Supplied information START
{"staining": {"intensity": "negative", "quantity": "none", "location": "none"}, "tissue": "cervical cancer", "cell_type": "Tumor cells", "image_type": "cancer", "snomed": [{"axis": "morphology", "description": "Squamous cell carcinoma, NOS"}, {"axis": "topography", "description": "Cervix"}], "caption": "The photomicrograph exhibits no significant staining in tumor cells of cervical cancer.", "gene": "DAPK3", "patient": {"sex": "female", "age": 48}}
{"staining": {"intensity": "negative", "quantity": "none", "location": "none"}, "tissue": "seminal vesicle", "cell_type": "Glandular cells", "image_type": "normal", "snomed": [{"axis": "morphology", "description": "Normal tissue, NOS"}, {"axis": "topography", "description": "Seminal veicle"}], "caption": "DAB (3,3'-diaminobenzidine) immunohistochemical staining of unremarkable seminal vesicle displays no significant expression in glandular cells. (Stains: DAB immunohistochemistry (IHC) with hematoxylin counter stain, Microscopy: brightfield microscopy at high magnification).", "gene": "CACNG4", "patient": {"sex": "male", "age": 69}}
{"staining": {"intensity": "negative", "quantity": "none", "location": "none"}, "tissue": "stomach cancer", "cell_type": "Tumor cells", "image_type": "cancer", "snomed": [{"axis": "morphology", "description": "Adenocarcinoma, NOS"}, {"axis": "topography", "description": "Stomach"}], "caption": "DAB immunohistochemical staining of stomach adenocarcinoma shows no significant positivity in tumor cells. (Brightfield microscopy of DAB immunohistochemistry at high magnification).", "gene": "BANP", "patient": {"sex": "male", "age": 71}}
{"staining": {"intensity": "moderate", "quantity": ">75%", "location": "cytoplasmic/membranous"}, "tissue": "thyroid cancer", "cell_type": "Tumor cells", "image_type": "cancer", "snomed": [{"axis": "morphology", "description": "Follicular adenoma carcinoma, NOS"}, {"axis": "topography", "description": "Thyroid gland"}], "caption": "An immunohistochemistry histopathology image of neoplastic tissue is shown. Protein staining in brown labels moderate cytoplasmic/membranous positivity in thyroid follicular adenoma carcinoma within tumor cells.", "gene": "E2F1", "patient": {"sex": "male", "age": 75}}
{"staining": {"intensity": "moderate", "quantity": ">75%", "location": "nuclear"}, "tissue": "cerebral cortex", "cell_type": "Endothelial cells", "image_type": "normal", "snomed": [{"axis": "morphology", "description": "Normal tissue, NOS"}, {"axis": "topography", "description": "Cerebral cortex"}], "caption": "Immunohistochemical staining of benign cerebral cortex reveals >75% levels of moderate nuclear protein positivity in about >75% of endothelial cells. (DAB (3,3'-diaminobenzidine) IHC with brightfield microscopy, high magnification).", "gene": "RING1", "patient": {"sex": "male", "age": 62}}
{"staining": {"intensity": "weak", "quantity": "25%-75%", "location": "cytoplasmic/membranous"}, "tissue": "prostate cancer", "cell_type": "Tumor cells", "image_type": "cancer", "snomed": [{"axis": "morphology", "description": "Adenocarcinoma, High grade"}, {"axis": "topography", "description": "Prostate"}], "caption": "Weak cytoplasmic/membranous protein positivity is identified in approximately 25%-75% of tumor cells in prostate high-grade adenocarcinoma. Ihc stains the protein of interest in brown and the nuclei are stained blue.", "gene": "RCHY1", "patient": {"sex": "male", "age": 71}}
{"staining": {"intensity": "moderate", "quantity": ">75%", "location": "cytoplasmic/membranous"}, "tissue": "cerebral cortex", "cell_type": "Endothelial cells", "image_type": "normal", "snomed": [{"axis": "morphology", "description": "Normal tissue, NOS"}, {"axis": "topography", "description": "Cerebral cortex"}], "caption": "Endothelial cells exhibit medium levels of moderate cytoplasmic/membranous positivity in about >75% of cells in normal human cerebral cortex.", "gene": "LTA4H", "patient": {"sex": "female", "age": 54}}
Supplied information END
● Work task
The lines from the top of the data above down to the line containing "staining of stomach" are to be copied exactly; no other line should appear.

● Task result
{"staining": {"intensity": "negative", "quantity": "none", "location": "none"}, "tissue": "cervical cancer", "cell_type": "Tumor cells", "image_type": "cancer", "snomed": [{"axis": "morphology", "description": "Squamous cell carcinoma, NOS"}, {"axis": "topography", "description": "Cervix"}], "caption": "The photomicrograph exhibits no significant staining in tumor cells of cervical cancer.", "gene": "DAPK3", "patient": {"sex": "female", "age": 48}}
{"staining": {"intensity": "negative", "quantity": "none", "location": "none"}, "tissue": "seminal vesicle", "cell_type": "Glandular cells", "image_type": "normal", "snomed": [{"axis": "morphology", "description": "Normal tissue, NOS"}, {"axis": "topography", "description": "Seminal veicle"}], "caption": "DAB (3,3'-diaminobenzidine) immunohistochemical staining of unremarkable seminal vesicle displays no significant expression in glandular cells. (Stains: DAB immunohistochemistry (IHC) with hematoxylin counter stain, Microscopy: brightfield microscopy at high magnification).", "gene": "CACNG4", "patient": {"sex": "male", "age": 69}}
{"staining": {"intensity": "negative", "quantity": "none", "location": "none"}, "tissue": "stomach cancer", "cell_type": "Tumor cells", "image_type": "cancer", "snomed": [{"axis": "morphology", "description": "Adenocarcinoma, NOS"}, {"axis": "topography", "description": "Stomach"}], "caption": "DAB immunohistochemical staining of stomach adenocarcinoma shows no significant positivity in tumor cells. (Brightfield microscopy of DAB immunohistochemistry at high magnification).", "gene": "BANP", "patient": {"sex": "male", "age": 71}}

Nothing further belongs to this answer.